§ Assignment: Show all lines from the records below in which the string "that" is present.

§ Exercise input:
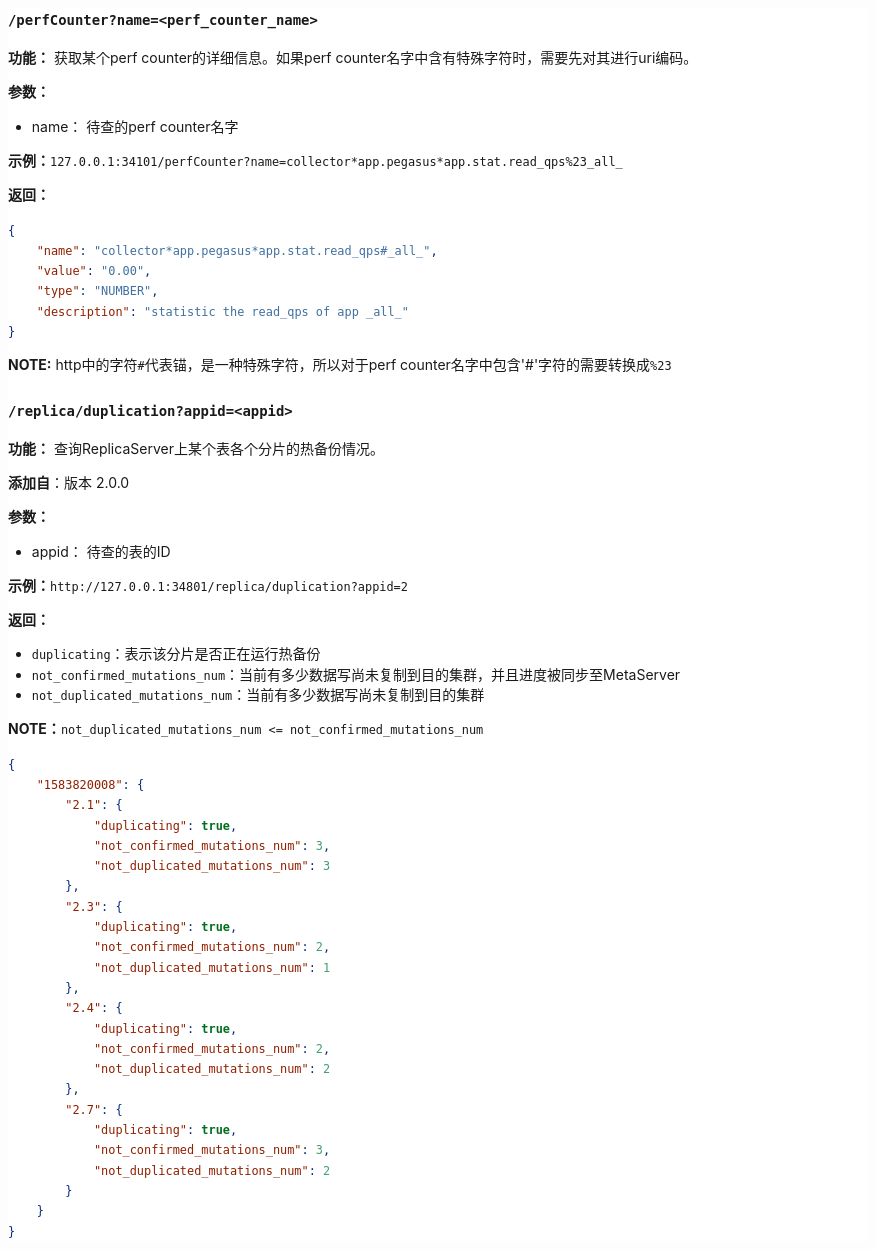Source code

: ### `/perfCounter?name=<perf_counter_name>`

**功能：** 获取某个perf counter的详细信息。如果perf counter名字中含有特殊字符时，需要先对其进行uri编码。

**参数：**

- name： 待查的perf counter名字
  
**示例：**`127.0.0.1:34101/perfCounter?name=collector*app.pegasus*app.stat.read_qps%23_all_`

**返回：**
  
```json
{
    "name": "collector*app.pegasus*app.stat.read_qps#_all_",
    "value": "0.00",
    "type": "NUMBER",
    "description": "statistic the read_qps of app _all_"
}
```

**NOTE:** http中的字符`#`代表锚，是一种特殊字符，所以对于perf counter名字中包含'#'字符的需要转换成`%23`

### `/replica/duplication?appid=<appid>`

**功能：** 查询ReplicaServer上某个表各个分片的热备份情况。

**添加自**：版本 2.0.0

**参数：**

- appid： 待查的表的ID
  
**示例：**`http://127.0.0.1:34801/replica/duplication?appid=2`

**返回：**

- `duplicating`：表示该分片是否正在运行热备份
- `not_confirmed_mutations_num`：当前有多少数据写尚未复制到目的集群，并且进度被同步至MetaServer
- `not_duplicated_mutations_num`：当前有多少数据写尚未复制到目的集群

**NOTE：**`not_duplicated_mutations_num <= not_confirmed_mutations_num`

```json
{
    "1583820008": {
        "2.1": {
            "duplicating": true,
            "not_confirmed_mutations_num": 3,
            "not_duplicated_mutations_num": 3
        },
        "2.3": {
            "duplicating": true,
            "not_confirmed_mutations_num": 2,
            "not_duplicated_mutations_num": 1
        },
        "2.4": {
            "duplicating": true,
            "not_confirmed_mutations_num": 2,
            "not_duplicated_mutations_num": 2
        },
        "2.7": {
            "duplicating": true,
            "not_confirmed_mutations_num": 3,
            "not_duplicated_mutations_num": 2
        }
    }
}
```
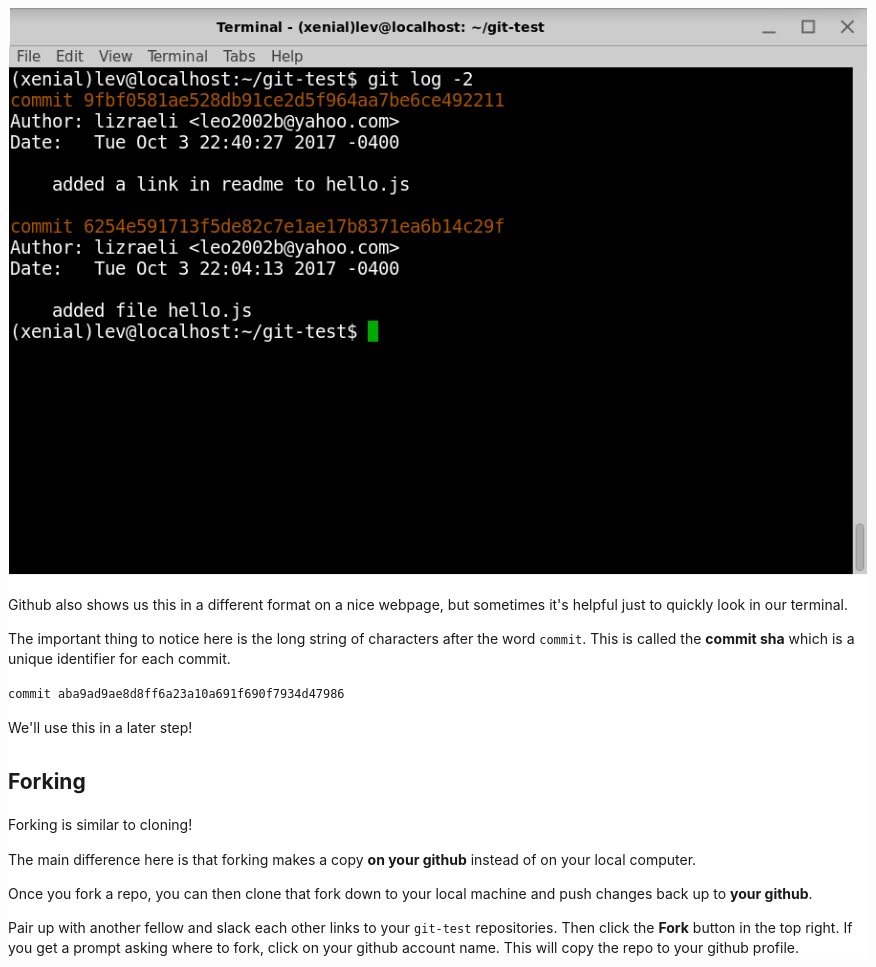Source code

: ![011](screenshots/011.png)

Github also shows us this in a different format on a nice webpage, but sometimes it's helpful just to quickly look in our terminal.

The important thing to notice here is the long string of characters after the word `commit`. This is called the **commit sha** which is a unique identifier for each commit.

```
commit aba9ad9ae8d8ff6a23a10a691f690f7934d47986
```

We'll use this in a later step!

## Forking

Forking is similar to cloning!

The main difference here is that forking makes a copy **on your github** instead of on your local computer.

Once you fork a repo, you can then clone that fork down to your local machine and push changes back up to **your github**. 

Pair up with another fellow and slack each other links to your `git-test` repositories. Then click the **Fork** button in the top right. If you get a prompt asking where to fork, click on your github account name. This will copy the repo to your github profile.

§ Problem solution:
The main difference here is that forking makes a copy **on your github** instead of on your local computer.
Once you fork a repo, you can then clone that fork down to your local machine and push changes back up to **your github**. 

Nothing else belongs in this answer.